Some riders woke up especially early, unsure of how long their commutes would take.

Sylvia Yang usually takes the Orange and Red Line from Oak Grove to Cambridge, where she’s training as a residential counselor.

She had already had to take an Uber over the weekend to make it to work on time, she said. On Monday she went from the commuter rail to a bus.

“The commuter rail, it doesn’t come as often. So past 5:45, I can’t make it to work on time,” Yang said.

Other riders were concerned about whether they could even board the A Yankee Line buses the MBTA had contracted for shuttle service. Unlike MBTA buses, which passengers can board at curb height, some of the shuttle buses require people to climb a set of narrow stairs.

Mike Saunders of Malden said is “lucky enough” to be able to take a few MBTA buses to his job at a nursing home. The shuttles are not an option for him, he said.

“They have the nice Yankee bus lines with the big seats and the small aisles,” he said. “I couldn’t climb the stairs.”

He’s seen parents with young children try to get on and off shuttles with strollers, struggling to wrangle them up and down the stairs, he said. Even big backpacks can be awkward to maneuver down the aisles.

Downtown, Norman Bonin was midway through his commute from Haverhill to Kenmore Square. He’ll usually take the commuter rail to North Station and board the Green Line from there, but on Monday the MBTA started terminating Green Line service at Government Center so construction crews could work on the Green Line Extension, Lechmere Viaduct, and the Government Center Garage demolition.
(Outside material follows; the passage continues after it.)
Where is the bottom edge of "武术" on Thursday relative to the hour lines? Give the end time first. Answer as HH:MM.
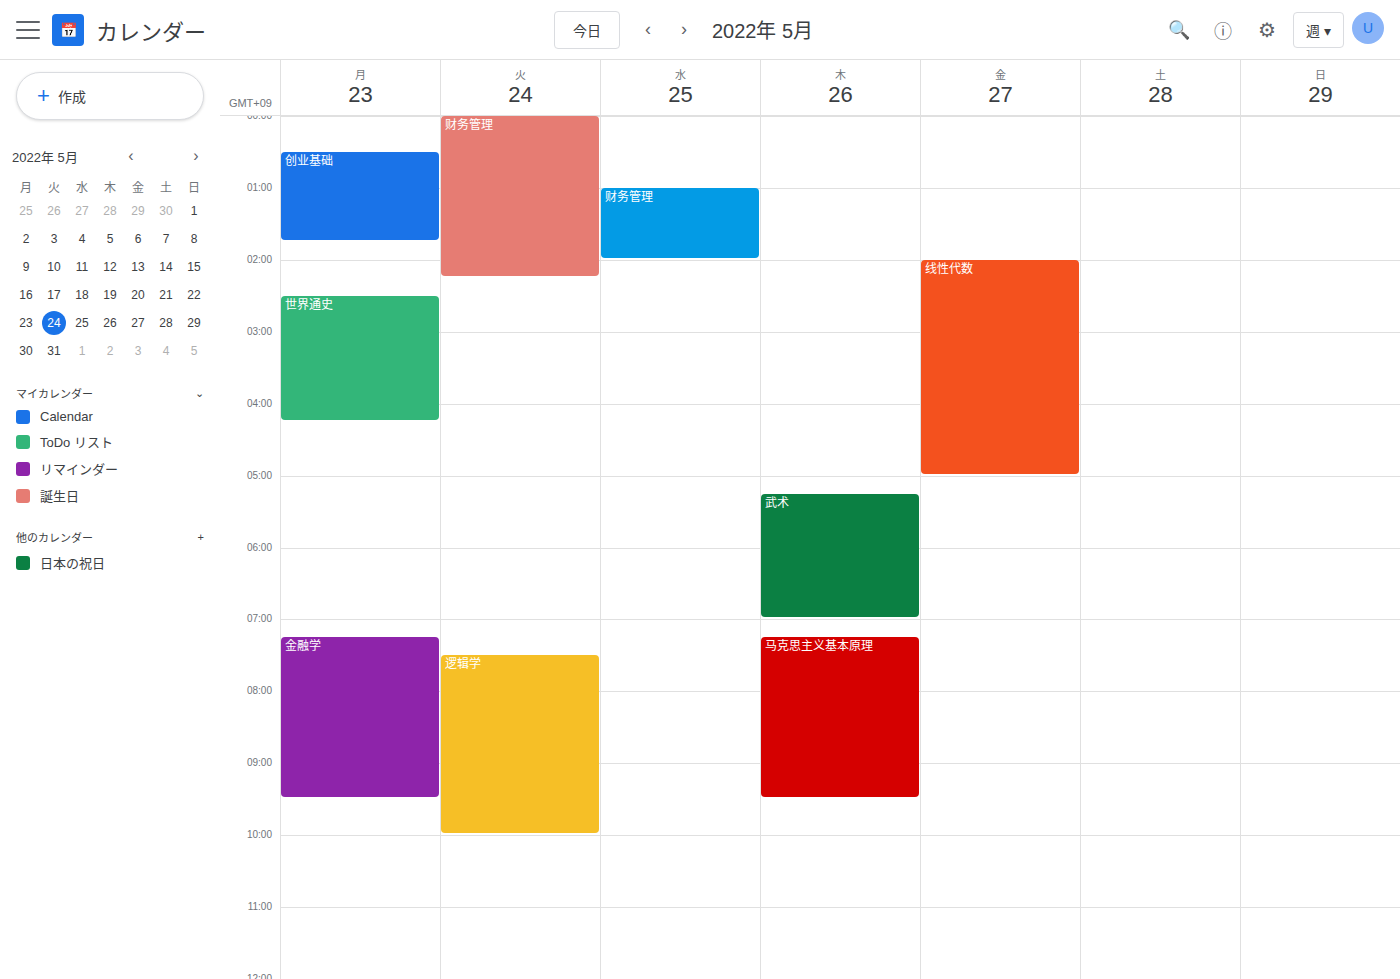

Bonin planned to board a bus at North Station to take him to the Green Line at Government Center, where he could get on a train to Kenmore. Bonin uses a cane to get around because of an injury to his leg and said the steep stairs on shuttle buses are hard to navigate.

“It’s a nuisance,” Bonin said. “This should have been arranged a lot better.”

Karina Martinez, who lives near Oak Grove and works at Boston University, said she was worried about getting to work on time.

“Right now it’s barely on schedule,” she said. She had to walk all the way around Oak Grove station to board the commuter rail to North Station, and an MBTA worker gave her inaccurate directions that got her briefly lost.

“Honestly, I’m a little annoyed by it,” she said. “I mean, I think they’ve done a good job about setting up stations and putting people to help everyone. But it’s feeling a little disorganized.”

Jeremy Siegel is co-host of Morning Edition at GBH News. Gal Tziperman Lotan is a digital producer for GBH’s Morning Edition.